Figure B: TD vs. ICL Performance on Bitwise Arithmetic. Like in the POS Tagging on the left, TD score is correleated with downstream ICL performance, but is less clear in the bitwise arithmetic task.
Figure C: UMAP Visualization of Mamba-2 8B Representations Across Layers for POS Tagging. Starting from layer 33, the representations become separable and the TD score peaks at this layer. Therefore, we conduct the Figure A and B experiments by analyzing this layer's representations.
Figure D : Test MSE over training. we replicated the training experiments for a mixture of regression tasks in Kim et al. (https://arxiv.org/pdf/2410.05448) and explored whether our findings hold. We trained the small transformer with a mixture of tasks consisting of linear regression, quadratic regression, sparse linear regression with base=4, and leakyReLU regression in equal fractions (1/4 for each). Transformer architecture and other hyperparameters are kept the same as the experiment in Figure 2.
Figure E : TD score at layer 6 over training. Over training, the TD score barely changes, indicating that these regression families may share the common, underlying algorithm and the model does not learn separate task vectors.

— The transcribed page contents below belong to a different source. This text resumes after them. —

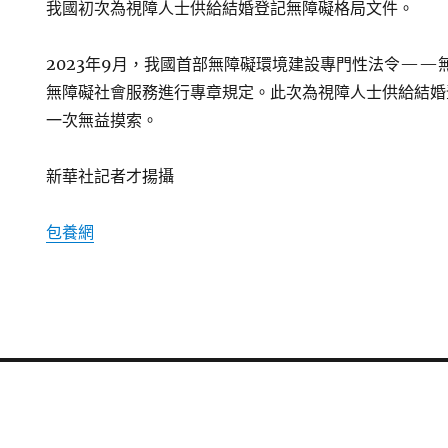
我國初次為視障人士供給結婚登記無障礙格局文件。
2023年9月，我國首部無障礙環境建設專門性法令——
無障礙社會服務進行專章規定。此次為視障人士供給結婚
一次無益摸索。
新華社記者才揚攝
包養網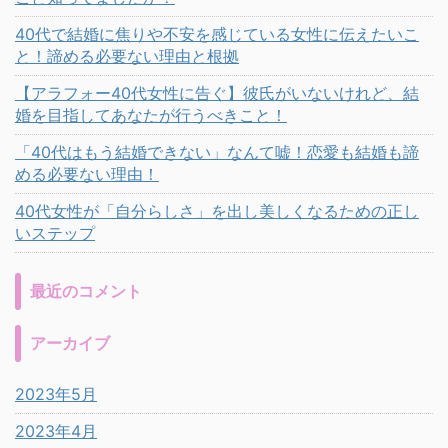
40代で結婚に焦りや不安を感じている女性に伝えたいこ
と！諦める必要ない理由と根拠
【アラフォー40代女性に告ぐ】彼氏がいないけれど、結
婚を目指してあなたが行うべきこと！
「40代はもう結婚できない」なんて嘘！恋愛も結婚も諦
める必要ない理由！
40代女性が「自分らしさ」を出し美しくなるための正し
いステップ
最近のコメント
アーカイブ
2023年5月
2023年4月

Figure F : Number of ICL examples vs Test MSE at Epoch 10, 100, 290. The model was able to learn linear, sparse linear, and leaky ReLU regression but fails at quadratic regression. We interpret these results as evidence that the model does not develop distinct task encoding-decodings for the selected regression tasks. The selected regression tasks are theoretically possible to run on similar algorithms. For instance, the leaky ReLU can be implemented by running the standard linear regression and renormalizing by signs, so the model does not necessarily encode different regression algorithms. This aligns with observations by Kim et al. (Figure 6 and Section 4.2) where they showed learning common structure across regression tasks transferably helps the learning of other regression tasks.
Figure G : TD score over layers at Epoch 10, 100, 290. This plot, along with Figure E and the UMAP visualization in Figure H, demonstrate the lack of separation in the middle layer, suggesting that distinct task vectors are not implemented over the training.

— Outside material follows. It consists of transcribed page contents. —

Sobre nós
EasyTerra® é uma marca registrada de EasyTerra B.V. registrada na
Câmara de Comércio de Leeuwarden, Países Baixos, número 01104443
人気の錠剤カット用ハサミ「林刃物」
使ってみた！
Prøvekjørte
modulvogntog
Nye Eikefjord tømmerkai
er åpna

Figure H: UMAP Visualization of Representations Across Layers for Mixture of Regression Tasks
Figure I: Attention head pruning experiment on sparse linear regression tasks (synthetic tasks described in Section 2.3 of our main manuscript). We pruned each attention head and measured the change in mean squared error (MSE) across 100 random sparse linear regression ICL sequence of each basis(same as in the Figure 2 of our main manuscript). AIE stands for Attention Importance Estimation, defined as the change in mean squared error (MSE) between the head-pruned model and the original model. Notably, at the fifth layer (labeled as "layer 4" in the figure since indexing begins from zero), different attention heads corresponded distinctly to different bases—for example, head 5 of layer 4 (l4h5) corresponds to base 0, while head 3 of the same layer (l4h3) corresponds to base 2. We argue that these experiments provide direct evidence that in sparse linear regression tasks, structurally distinct four-base linear regression algorithms are implemented within the model.

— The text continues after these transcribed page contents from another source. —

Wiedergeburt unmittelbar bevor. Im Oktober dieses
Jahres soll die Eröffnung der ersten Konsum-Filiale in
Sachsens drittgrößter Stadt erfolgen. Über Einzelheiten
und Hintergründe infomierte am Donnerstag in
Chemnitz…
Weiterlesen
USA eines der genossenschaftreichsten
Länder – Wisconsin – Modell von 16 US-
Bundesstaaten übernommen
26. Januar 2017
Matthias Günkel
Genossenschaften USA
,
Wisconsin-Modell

Figure J : Attention head pruning experiment on mixture of regression families (refer to above). We pruned each attention head and measured the change in mean squared error (MSE) across 100 randomly generated mixtures of regression ICL sequences for each regression type (same as shown in Figures D, E, and F on this website). AIE stands for Attention Importance Estimation, defined as the change in mean squared error (MSE) between the head-pruned model and the original model. Notably, except for the quadratic regression task (for which the model fails to learn an effective algorithm), we observed that attention heads are consistently shared across linear regression, leaky ReLU, and sparse linear regression tasks. This suggests that the algorithms for these three regression tasks share structural similarities, aligning with the observation of a "common structure" by Kim et al. We argue that these experiments provide direct evidence that these three variants of linear regressions structurally indistinguishable.